**Data records:**
⟨

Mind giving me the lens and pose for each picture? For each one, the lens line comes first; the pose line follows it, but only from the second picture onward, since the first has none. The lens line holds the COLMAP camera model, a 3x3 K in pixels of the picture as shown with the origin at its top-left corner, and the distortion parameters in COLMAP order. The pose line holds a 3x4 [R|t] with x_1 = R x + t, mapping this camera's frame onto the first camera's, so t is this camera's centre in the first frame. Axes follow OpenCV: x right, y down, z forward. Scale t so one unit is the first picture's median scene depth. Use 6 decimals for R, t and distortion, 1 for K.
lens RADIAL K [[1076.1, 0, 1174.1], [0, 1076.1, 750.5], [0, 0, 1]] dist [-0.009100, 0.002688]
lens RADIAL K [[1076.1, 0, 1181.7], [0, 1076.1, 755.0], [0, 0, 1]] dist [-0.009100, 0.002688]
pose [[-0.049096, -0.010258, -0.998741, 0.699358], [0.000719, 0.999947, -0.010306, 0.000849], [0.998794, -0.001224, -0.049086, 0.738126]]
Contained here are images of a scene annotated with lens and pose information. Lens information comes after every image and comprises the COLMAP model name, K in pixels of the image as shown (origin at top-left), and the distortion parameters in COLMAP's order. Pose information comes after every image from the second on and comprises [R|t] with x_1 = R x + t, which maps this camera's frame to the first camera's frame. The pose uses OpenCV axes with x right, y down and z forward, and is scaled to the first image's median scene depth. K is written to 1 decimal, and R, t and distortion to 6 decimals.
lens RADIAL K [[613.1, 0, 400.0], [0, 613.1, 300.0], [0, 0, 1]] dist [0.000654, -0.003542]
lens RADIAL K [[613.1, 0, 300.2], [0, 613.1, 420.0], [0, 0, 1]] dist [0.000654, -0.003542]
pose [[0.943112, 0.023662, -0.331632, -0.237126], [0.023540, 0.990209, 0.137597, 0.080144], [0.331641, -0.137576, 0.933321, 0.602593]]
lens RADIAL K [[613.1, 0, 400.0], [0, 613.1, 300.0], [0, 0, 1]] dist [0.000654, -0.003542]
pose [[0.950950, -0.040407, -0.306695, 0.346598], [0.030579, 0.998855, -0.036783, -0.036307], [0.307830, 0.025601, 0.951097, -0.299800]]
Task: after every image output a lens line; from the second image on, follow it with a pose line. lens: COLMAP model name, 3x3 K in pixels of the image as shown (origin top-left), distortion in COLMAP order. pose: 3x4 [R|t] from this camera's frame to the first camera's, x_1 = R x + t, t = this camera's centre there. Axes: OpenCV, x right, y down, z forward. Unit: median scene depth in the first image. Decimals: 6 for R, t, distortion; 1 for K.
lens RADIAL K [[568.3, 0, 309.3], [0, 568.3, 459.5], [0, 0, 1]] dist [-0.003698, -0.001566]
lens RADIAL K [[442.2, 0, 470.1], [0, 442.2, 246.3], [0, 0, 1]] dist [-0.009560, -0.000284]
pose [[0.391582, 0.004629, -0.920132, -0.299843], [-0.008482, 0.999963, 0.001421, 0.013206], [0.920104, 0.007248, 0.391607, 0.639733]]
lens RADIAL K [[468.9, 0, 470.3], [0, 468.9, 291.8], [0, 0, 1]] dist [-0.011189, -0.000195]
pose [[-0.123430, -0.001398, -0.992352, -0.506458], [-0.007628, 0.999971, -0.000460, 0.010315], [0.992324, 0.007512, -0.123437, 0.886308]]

⟩

**What needs to be done:**
All entries must be printed exactly, with nothing omitted.

**Answer for the task:**
Mind giving me the lens and pose for each picture? For each one, the lens line comes first; the pose line follows it, but only from the second picture onward, since the first has none. The lens line holds the COLMAP camera model, a 3x3 K in pixels of the picture as shown with the origin at its top-left corner, and the distortion parameters in COLMAP order. The pose line holds a 3x4 [R|t] with x_1 = R x + t, mapping this camera's frame onto the first camera's, so t is this camera's centre in the first frame. Axes follow OpenCV: x right, y down, z forward. Scale t so one unit is the first picture's median scene depth. Use 6 decimals for R, t and distortion, 1 for K.
lens RADIAL K [[1076.1, 0, 1174.1], [0, 1076.1, 750.5], [0, 0, 1]] dist [-0.009100, 0.002688]
lens RADIAL K [[1076.1, 0, 1181.7], [0, 1076.1, 755.0], [0, 0, 1]] dist [-0.009100, 0.002688]
pose [[-0.049096, -0.010258, -0.998741, 0.699358], [0.000719, 0.999947, -0.010306, 0.000849], [0.998794, -0.001224, -0.049086, 0.738126]]
Contained here are images of a scene annotated with lens and pose information. Lens information comes after every image and comprises the COLMAP model name, K in pixels of the image as shown (origin at top-left), and the distortion parameters in COLMAP's order. Pose information comes after every image from the second on and comprises [R|t] with x_1 = R x + t, which maps this camera's frame to the first camera's frame. The pose uses OpenCV axes with x right, y down and z forward, and is scaled to the first image's median scene depth. K is written to 1 decimal, and R, t and distortion to 6 decimals.
lens RADIAL K [[613.1, 0, 400.0], [0, 613.1, 300.0], [0, 0, 1]] dist [0.000654, -0.003542]
lens RADIAL K [[613.1, 0, 300.2], [0, 613.1, 420.0], [0, 0, 1]] dist [0.000654, -0.003542]
pose [[0.943112, 0.023662, -0.331632, -0.237126], [0.023540, 0.990209, 0.137597, 0.080144], [0.331641, -0.137576, 0.933321, 0.602593]]
lens RADIAL K [[613.1, 0, 400.0], [0, 613.1, 300.0], [0, 0, 1]] dist [0.000654, -0.003542]
pose [[0.950950, -0.040407, -0.306695, 0.346598], [0.030579, 0.998855, -0.036783, -0.036307], [0.307830, 0.025601, 0.951097, -0.299800]]
Task: after every image output a lens line; from the second image on, follow it with a pose line. lens: COLMAP model name, 3x3 K in pixels of the image as shown (origin top-left), distortion in COLMAP order. pose: 3x4 [R|t] from this camera's frame to the first camera's, x_1 = R x + t, t = this camera's centre there. Axes: OpenCV, x right, y down, z forward. Unit: median scene depth in the first image. Decimals: 6 for R, t, distortion; 1 for K.
lens RADIAL K [[568.3, 0, 309.3], [0, 568.3, 459.5], [0, 0, 1]] dist [-0.003698, -0.001566]
lens RADIAL K [[442.2, 0, 470.1], [0, 442.2, 246.3], [0, 0, 1]] dist [-0.009560, -0.000284]
pose [[0.391582, 0.004629, -0.920132, -0.299843], [-0.008482, 0.999963, 0.001421, 0.013206], [0.920104, 0.007248, 0.391607, 0.639733]]
lens RADIAL K [[468.9, 0, 470.3], [0, 468.9, 291.8], [0, 0, 1]] dist [-0.011189, -0.000195]
pose [[-0.123430, -0.001398, -0.992352, -0.506458], [-0.007628, 0.999971, -0.000460, 0.010315], [0.992324, 0.007512, -0.123437, 0.886308]]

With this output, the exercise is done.